Andrew Roberts, Washington Free Beacon
“His 1973 peace agreement with North Vietnam that ended the U.S. participation in the war is often mocked because the North overran the South two years later. But Kissinger and Nixon inherited the unpopular war from Lyndon Johnson and had little choice other than to manage U.S. withdrawal. Kissinger’s strategy was to negotiate a settlement that allowed the South to take over its own defenses without half a million U.S. troops…
“Kissinger has long argued, rightly we think, that the South would have survived if Congress hadn’t abandoned support. And Lee Kuan Yew, the late leader of Singapore, often said that U.S. support for South Vietnam gave the countries of Southeast Asia the time to build resistance to Communists in their countries. They are freer today because of it…

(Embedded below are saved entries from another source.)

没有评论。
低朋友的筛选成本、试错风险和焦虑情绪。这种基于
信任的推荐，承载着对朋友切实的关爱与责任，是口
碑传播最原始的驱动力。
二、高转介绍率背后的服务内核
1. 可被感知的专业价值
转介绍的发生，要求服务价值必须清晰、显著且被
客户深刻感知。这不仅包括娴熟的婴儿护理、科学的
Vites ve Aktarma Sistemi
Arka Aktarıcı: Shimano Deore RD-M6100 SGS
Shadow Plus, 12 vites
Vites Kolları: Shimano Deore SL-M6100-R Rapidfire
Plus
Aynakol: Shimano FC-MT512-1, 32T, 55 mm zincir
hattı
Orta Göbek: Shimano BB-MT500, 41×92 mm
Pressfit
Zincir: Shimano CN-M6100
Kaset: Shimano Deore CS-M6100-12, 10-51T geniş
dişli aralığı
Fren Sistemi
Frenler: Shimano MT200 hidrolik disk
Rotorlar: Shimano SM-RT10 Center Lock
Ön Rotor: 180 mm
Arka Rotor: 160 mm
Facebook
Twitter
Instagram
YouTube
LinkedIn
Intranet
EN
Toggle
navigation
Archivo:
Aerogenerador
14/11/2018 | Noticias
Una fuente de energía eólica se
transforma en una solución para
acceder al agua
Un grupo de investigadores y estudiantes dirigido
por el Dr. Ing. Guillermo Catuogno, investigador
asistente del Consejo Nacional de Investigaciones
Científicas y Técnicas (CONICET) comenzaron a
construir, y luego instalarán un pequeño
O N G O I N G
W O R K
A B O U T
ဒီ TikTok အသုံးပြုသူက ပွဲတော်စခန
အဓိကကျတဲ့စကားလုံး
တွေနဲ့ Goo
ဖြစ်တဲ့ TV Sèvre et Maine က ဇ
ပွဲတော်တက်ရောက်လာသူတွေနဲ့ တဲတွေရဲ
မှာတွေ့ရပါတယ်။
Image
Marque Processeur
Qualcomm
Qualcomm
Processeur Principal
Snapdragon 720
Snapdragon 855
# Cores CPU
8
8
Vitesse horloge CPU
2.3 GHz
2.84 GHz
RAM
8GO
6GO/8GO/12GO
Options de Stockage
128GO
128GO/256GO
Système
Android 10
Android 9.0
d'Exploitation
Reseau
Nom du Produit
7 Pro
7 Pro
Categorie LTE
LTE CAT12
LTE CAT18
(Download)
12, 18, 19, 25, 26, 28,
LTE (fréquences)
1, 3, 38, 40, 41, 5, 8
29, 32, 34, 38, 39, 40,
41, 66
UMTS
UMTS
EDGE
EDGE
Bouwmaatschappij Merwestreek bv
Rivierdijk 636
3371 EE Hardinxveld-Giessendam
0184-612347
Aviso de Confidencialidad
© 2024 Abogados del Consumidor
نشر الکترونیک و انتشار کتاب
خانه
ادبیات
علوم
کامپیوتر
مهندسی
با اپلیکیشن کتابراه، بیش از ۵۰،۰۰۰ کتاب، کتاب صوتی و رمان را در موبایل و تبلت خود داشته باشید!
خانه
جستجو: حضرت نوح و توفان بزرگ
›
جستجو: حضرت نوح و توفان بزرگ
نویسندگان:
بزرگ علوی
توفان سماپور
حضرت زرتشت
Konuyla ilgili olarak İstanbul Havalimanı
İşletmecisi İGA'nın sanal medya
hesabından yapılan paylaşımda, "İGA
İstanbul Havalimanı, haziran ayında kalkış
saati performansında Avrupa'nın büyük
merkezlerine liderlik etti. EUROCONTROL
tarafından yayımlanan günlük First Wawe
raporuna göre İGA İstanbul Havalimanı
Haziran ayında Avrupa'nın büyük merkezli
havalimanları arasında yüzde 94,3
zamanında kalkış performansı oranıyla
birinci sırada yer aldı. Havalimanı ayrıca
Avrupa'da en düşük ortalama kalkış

“The left also blames Kissinger for supporting dictators. But the alternatives then, as now, weren’t usually democrats of the left’s imagining. They were often Communists who would have aligned themselves with the Soviets, as Fidel Castro did in Cuba… Kissinger wasn’t responsible for Augusto Pinochet’s coup or its bloody excesses. Chile eventually became a democracy and free-market success. Cuba remains a dictatorship.”
Editorial Board, Wall Street Journal
The left criticizes Kissinger for supporting policies that resulted in the deaths of large numbers of people.
The left criticizes Kissinger for supporting policies that resulted in the deaths of large numbers of people.
“Kissinger’s record influencing Vietnam policy began even before he joined the Nixon administration. While serving as an adviser to the Johnson-Hubert Humphrey administration in the Paris Peace Talks of 1968, Kissinger fed confidential information from the proceedings to Nixon's campaign, which in turn passed the intelligence along to the South Vietnamese government. This contributed to the scuttling of the talks, and the continuation of the war for seven more years…
“The Paris talks would drag on for four more years before ending on January 27, 1973, with a deal that provided for the removal of all US troops; Kissinger shared a Nobel Peace Prize for finalizing talks he had sabotaged over four years and at least 21,126 American combat deaths earlier (not to mention the untold tens of thousands of Vietnamese, Cambodian, and Lao deaths that took place in those years). Within months, though, North and South Vietnam began fighting again, and two years after the accords North Vietnam invaded and annexed the South.”
Dylan Matthews, Vox
“He spearheaded the secret campaign to drop nearly 2.8 million tons of bombs on Cambodia, personally approving many of the raids. He marshaled the U.S. behind Augusto Pinochet’s plot to overthrow Salvador Allende, Chile’s lawfully elected democratic socialist, and the resulting reign of terror during which thousands of Chileans were tortured, killed, and ‘disappeared.’…
“He backed the genocide of Bengali Hindus in 1971, a barbaric rampage of rape and murder that claimed hundreds of thousands of lives, because it was committed by a Pakistani regime deemed friendly to the U.S. The list of Kissinger-assisted atrocities goes on: sabotaging peace talks with Vietnam, supporting a junta in Argentina, approving Indonesia’s invasion of East Timor—acts that, taken together, cost hundreds of thousands more civilian lives.”
Mark Joseph Stern, Slate
“The generous defense is that Mr. Kissinger represented an ethos that saw the ends (the defeat of the Soviet Union and revolutionary Communism) as justifying the means. But for huge swaths of the world, this mind-set carried a brutal message that America has often conveyed to its own marginalized populations: We care about democracy for us, not for them. Shortly before Mr. Allende’s victory, Mr. Kissinger said, ‘The issues are much too important for the Chilean voters to be left to decide for themselves.’…
“Over the decades, our story about democracy has come to ring hollow to a growing number of people who can point to the places where our actions drained our words of meaning.”